> [Work instructions]:
For the string "Bottom", search the entries below and copy every line where it appears.

> [Given data]:
== Segment start ==

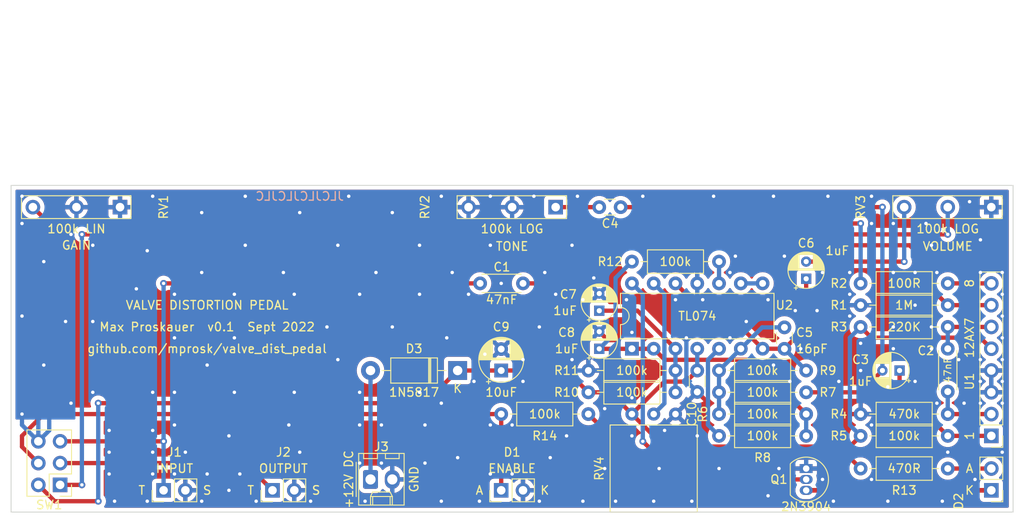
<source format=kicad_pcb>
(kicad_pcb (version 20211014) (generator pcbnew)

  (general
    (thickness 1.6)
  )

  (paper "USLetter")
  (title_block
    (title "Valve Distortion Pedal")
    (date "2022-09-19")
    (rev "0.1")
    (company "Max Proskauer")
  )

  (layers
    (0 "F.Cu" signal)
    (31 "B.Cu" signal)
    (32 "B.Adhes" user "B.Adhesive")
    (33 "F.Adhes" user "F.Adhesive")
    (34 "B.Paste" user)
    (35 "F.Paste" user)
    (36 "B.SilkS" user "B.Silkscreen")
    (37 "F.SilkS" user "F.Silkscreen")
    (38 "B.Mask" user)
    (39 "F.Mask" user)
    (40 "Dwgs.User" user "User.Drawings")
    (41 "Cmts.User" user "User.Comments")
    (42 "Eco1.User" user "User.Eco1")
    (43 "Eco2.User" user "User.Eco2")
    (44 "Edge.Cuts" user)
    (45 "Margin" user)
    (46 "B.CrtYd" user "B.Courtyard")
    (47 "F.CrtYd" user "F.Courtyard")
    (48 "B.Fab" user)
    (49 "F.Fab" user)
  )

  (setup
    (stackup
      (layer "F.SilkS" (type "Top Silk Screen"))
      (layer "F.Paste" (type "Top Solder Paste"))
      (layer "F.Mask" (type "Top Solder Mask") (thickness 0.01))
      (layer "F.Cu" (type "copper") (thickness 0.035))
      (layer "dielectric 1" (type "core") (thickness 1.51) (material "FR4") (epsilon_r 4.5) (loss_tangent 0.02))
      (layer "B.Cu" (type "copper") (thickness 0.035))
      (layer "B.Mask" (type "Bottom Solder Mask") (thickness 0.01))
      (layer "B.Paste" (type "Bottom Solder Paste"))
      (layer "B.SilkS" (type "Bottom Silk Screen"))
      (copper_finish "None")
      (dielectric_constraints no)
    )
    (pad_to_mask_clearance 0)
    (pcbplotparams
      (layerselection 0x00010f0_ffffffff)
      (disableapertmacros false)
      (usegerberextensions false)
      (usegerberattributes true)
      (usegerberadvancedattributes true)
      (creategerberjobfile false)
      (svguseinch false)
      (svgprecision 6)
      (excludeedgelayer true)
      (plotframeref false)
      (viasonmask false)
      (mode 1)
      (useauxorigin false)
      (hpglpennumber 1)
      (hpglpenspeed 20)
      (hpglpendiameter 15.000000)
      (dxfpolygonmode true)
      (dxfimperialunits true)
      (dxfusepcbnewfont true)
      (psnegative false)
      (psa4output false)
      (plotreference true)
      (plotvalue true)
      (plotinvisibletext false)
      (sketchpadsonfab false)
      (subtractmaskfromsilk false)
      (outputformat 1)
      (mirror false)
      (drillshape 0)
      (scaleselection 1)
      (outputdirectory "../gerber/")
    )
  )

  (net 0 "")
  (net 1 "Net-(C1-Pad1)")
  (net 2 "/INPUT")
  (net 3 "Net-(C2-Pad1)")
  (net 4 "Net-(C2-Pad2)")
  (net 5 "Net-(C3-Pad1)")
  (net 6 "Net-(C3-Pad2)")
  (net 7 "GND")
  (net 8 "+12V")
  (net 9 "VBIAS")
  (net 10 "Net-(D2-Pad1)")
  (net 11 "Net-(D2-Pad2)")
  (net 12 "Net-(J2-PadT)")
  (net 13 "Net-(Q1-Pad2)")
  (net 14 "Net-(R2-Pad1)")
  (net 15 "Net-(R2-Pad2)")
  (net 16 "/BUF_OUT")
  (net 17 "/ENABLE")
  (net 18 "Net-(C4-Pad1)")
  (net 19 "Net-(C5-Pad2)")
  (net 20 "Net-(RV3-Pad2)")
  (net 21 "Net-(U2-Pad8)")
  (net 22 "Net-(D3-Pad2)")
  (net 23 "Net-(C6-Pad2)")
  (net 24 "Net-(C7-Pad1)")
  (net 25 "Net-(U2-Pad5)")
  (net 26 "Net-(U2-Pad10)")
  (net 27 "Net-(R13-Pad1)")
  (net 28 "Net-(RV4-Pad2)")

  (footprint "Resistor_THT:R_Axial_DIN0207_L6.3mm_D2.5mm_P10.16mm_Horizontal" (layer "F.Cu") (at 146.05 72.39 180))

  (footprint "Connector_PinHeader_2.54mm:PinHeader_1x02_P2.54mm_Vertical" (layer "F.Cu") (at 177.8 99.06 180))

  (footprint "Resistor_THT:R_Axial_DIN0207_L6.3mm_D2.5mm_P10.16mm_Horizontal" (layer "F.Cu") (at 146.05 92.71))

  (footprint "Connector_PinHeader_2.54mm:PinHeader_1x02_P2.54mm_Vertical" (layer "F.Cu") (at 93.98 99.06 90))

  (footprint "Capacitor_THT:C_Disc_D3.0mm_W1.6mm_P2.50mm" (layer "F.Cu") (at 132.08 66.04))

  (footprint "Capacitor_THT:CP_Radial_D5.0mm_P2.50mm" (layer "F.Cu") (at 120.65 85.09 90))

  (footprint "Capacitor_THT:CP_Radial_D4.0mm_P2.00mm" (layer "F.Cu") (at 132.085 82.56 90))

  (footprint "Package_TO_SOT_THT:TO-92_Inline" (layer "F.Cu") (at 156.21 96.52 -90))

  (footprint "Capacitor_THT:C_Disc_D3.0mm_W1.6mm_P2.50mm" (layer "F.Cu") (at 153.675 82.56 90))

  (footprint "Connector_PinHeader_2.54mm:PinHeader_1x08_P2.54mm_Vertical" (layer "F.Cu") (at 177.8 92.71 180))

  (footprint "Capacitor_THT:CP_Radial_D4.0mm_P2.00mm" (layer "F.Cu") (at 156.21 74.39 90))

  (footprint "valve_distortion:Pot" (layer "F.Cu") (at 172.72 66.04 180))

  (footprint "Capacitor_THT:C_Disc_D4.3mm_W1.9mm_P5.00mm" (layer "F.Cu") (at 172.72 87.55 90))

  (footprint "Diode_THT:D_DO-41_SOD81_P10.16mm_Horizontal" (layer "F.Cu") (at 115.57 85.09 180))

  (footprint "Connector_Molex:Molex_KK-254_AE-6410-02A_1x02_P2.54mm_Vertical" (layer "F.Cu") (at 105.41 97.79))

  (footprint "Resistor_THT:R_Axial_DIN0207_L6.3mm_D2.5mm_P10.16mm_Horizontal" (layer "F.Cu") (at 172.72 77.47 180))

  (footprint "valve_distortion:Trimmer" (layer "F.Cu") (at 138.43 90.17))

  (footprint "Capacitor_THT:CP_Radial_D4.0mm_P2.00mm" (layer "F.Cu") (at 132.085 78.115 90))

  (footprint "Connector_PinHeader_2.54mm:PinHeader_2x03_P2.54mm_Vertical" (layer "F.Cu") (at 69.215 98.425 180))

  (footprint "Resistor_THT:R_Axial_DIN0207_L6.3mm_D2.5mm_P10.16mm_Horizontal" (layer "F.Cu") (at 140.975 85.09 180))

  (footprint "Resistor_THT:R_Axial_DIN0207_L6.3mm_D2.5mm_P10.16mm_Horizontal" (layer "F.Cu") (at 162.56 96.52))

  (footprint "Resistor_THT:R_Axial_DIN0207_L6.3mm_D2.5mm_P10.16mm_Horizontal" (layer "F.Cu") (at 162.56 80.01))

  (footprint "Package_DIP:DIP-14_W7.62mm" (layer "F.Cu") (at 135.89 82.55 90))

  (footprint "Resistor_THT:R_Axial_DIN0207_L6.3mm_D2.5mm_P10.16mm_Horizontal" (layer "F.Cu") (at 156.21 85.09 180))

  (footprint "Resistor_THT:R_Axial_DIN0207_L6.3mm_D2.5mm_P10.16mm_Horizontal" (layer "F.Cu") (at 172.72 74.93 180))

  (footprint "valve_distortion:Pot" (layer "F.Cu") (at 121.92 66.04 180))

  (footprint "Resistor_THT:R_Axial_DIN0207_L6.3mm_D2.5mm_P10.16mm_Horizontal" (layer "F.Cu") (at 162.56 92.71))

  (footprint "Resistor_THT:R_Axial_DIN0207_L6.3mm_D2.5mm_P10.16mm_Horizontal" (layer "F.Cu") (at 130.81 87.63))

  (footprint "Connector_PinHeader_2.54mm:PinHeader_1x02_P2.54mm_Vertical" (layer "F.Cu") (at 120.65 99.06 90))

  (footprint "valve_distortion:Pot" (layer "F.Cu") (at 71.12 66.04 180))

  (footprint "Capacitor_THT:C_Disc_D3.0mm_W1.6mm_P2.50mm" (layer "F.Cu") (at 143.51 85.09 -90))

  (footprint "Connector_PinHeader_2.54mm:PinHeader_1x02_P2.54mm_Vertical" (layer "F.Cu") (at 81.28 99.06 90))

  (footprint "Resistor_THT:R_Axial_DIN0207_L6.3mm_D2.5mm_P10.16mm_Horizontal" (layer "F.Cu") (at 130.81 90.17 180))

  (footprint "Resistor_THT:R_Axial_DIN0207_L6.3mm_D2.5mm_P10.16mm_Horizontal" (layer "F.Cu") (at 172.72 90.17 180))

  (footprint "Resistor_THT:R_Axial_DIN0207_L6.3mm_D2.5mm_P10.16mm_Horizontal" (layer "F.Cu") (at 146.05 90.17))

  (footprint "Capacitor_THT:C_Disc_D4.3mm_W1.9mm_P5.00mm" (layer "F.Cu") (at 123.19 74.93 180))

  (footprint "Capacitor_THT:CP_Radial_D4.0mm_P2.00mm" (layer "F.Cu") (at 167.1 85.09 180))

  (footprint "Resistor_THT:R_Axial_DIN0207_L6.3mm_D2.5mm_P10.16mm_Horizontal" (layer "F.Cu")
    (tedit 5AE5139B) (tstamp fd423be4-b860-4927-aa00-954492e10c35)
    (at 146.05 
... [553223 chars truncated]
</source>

== Segment end ==
== Segment start ==

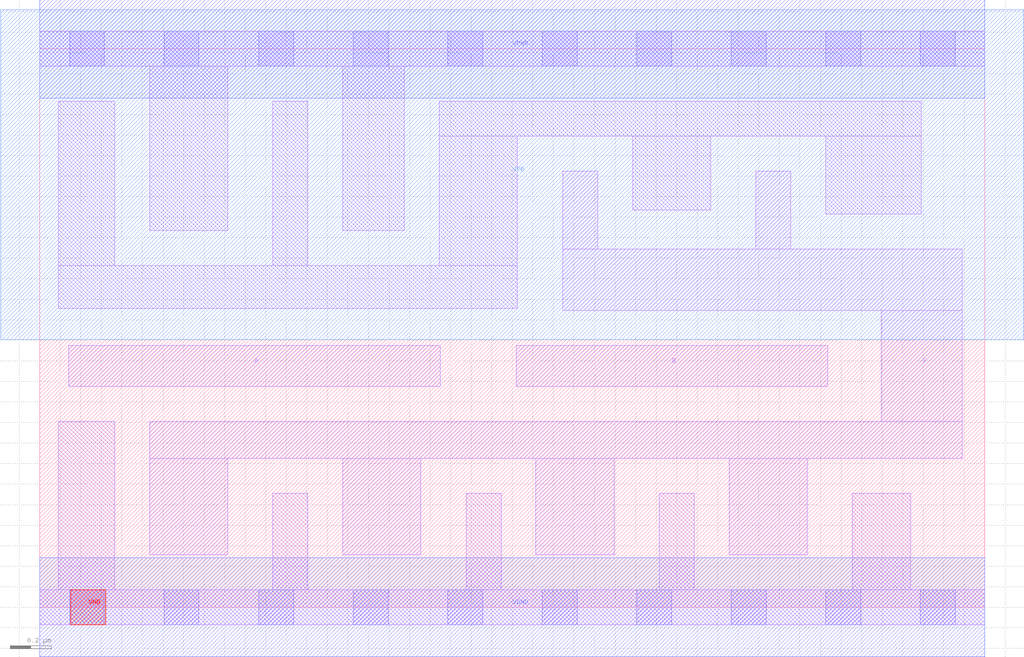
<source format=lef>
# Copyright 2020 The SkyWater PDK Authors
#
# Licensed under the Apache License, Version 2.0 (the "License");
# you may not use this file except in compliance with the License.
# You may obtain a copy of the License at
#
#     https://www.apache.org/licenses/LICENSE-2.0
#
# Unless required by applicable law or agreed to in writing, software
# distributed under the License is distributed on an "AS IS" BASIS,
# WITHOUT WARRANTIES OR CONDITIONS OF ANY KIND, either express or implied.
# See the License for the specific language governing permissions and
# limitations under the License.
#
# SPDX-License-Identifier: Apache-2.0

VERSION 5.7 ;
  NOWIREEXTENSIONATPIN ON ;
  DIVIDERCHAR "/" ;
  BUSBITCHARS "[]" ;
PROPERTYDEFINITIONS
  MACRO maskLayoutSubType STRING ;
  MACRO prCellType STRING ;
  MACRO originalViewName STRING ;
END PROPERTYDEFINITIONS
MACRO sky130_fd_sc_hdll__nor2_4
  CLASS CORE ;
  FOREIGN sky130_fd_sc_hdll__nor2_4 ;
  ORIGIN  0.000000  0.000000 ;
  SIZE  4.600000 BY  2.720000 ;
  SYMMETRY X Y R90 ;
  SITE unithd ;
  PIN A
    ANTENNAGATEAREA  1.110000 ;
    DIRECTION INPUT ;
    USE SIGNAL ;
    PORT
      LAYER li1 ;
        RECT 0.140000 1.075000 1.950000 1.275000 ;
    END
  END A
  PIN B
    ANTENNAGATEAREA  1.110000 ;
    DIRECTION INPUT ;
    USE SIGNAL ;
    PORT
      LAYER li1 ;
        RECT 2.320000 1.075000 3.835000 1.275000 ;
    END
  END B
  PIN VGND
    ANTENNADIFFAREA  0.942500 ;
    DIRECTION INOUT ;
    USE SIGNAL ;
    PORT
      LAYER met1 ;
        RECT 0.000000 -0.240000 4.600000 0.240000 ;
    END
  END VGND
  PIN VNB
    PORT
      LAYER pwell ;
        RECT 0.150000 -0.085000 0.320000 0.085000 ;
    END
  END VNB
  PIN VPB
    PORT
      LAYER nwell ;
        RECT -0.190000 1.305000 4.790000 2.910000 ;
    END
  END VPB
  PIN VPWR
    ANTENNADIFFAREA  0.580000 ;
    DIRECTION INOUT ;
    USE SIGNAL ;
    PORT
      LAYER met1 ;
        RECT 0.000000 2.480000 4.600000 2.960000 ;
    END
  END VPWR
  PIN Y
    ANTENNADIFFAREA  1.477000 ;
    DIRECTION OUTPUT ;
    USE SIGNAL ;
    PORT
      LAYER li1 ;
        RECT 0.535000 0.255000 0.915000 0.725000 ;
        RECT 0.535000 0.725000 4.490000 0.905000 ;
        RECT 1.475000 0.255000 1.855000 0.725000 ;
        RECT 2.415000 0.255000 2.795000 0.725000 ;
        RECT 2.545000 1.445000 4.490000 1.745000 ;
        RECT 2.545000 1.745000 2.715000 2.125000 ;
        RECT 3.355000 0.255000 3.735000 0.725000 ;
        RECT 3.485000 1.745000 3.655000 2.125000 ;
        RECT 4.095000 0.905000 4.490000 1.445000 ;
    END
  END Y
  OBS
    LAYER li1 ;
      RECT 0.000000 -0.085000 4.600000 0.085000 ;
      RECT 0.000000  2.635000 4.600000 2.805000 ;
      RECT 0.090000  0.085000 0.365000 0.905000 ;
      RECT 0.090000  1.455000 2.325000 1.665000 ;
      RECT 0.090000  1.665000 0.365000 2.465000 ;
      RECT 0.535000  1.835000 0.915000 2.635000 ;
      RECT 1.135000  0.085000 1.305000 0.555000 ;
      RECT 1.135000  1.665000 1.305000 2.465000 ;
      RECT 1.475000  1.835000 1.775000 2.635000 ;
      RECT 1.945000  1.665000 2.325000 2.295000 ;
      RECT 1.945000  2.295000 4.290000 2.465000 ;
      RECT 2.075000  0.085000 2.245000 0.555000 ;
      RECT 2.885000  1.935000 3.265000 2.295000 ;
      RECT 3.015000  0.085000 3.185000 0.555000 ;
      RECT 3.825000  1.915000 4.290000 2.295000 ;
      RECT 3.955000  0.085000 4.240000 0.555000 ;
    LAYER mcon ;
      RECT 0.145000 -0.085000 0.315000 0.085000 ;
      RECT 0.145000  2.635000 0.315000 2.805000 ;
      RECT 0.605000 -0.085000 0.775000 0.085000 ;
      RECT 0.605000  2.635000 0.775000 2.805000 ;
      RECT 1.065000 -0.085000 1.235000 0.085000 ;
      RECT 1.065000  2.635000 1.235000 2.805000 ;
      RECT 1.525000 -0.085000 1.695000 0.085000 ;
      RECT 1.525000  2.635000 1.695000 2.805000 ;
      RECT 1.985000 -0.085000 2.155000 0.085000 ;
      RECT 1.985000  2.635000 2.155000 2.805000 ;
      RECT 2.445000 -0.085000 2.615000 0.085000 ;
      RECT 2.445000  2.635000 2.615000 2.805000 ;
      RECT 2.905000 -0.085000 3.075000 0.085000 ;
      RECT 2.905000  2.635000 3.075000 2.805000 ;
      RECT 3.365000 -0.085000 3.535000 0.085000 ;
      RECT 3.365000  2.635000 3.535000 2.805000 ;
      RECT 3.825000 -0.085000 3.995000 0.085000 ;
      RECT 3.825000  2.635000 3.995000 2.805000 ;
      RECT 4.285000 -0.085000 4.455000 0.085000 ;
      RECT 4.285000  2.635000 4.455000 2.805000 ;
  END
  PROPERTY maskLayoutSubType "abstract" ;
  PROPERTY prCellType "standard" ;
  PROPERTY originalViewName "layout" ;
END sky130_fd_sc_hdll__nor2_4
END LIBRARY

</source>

== Segment end ==
== Segment start ==

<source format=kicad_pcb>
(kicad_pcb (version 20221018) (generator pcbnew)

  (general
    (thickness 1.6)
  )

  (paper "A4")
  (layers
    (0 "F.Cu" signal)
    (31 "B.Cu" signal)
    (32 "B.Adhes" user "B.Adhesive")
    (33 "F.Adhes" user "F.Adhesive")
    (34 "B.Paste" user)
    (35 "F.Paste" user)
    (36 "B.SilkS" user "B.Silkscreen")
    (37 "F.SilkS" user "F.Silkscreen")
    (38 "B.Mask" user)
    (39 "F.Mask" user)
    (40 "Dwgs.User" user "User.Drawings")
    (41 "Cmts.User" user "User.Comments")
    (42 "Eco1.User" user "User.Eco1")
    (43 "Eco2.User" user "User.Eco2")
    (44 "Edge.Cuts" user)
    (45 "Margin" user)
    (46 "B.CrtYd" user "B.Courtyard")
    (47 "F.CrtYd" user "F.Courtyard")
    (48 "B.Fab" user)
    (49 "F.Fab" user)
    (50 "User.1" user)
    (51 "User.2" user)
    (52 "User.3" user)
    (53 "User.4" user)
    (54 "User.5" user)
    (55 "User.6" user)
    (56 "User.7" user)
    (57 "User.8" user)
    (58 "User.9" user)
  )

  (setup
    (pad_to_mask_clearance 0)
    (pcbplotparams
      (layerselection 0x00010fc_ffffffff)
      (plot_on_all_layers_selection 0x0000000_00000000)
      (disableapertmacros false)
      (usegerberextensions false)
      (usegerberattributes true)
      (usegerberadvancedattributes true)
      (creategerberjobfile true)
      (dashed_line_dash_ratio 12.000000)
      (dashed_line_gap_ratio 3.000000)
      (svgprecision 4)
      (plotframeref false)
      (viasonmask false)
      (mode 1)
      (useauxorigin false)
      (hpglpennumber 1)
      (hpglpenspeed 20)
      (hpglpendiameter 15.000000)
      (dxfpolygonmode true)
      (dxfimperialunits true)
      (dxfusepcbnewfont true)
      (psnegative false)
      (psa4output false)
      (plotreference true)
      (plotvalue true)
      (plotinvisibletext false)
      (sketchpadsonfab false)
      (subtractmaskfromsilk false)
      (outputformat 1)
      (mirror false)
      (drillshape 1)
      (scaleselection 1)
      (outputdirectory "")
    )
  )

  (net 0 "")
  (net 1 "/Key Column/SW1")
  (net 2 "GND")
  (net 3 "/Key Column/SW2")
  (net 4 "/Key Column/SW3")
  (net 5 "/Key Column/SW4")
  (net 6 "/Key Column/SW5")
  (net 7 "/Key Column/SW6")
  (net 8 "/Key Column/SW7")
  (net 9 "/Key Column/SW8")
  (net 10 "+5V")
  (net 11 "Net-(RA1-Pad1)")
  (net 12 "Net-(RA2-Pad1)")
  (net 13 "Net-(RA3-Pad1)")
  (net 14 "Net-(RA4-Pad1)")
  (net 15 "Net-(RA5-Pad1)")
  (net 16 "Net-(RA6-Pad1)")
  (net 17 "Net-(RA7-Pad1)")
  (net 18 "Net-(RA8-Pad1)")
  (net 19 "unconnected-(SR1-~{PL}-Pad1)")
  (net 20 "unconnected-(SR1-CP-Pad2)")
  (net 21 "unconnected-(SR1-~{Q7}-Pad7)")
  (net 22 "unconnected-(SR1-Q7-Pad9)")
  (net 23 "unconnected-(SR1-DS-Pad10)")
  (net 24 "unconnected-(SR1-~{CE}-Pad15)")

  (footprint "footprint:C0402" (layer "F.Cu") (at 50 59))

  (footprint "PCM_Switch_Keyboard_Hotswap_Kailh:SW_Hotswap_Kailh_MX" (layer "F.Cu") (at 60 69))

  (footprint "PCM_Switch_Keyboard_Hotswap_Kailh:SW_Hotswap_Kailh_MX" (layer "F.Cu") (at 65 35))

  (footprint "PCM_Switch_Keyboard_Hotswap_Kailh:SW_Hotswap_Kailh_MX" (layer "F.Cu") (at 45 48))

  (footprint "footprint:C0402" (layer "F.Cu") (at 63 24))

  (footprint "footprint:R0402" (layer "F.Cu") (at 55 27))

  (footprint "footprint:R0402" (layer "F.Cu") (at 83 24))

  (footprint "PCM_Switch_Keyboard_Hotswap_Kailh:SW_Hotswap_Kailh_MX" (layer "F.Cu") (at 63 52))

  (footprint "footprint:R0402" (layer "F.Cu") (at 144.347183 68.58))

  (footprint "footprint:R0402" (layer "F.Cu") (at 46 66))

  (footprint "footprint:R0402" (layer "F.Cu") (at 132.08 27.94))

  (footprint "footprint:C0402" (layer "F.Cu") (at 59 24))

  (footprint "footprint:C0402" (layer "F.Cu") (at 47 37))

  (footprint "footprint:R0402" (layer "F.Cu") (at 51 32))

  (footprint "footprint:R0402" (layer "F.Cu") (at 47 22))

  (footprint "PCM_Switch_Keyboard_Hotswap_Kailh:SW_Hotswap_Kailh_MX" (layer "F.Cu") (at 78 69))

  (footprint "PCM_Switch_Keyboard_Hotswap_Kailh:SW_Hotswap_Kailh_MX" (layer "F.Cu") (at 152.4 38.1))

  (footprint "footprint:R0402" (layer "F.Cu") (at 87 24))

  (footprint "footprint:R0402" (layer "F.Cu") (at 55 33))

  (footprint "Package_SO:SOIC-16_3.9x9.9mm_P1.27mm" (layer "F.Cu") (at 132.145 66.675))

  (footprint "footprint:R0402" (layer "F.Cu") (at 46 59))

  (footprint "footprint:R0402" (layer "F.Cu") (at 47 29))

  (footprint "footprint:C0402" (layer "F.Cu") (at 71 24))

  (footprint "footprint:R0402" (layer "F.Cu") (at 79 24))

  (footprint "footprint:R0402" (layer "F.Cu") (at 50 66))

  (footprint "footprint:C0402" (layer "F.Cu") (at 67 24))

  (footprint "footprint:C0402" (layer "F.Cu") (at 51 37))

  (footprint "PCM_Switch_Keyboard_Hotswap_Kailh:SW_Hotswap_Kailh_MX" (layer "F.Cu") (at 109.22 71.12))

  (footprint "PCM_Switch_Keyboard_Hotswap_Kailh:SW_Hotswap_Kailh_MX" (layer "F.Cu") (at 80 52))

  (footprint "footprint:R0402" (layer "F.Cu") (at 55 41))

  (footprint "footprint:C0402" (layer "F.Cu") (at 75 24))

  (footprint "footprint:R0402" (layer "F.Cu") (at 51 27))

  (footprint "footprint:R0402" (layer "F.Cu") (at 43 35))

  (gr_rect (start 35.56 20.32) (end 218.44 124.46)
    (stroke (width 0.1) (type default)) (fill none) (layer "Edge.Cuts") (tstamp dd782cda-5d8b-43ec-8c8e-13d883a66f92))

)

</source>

== Segment end ==

> [Answer box]:
      (layer "B.Mask" (type "Bottom Solder Mask") (thickness 0.01))
      (layer "B.Paste" (type "Bottom Solder Paste"))
      (layer "B.SilkS" (type "Bottom Silk Screen"))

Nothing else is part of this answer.